Per una settimana la nostra abitazione fu piantonata giorno e notte e fu perquisita da cima a fondo. I soldati volevano requisirci molte cose ed anche due materassi di lana, affermando che tutto ormai apparteneva al Commandatur.
Noi opponemmo resistenza e, quando finalmente andarono via, urlarono “cattiva, mamma!”».
Il ritorno di Enrico
«Un anno dopo – continua Laura – ci arrivò un telegramma: “Vivo per miracolo, Enrico” e dopo un po’ di tempo arrivò anche lui, completamente calvo e scheletrito.

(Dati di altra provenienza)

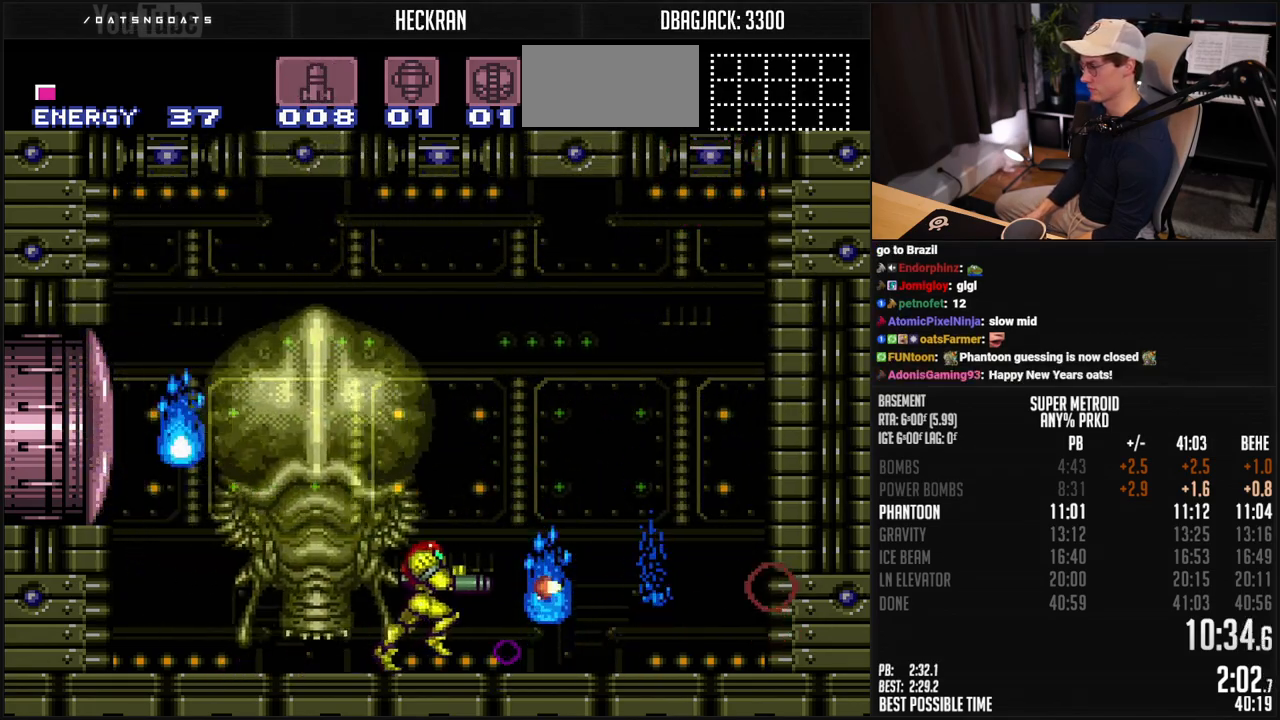
{"buttons": ["B", "DPAD_RIGHT"], "events": [[17, "X", "up"], [33, "DPAD_RIGHT", "down"], [50, "X", "down"], [117, "DPAD_RIGHT", "up"], [150, "X", "up"], [184, "B", "down"], [384, "DPAD_RIGHT", "down"]]}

Ci raccontò che, quando erano giunti nel campo di sterminio nazista, li avevano separati tutti, ma che Gabriella era riuscita a trattenere con sé i bambini ed insieme avevano trovato la morte nelle camere a gas. Disse anche di essersi salvato solo perché conosceva molte lingue e quindi capiva i discorsi dei carcerieri e che aveva salvato la vita anche ad altri. Poi Enrico partì per Firenze, città in cui aveva ancora degli amici su cui poter contare.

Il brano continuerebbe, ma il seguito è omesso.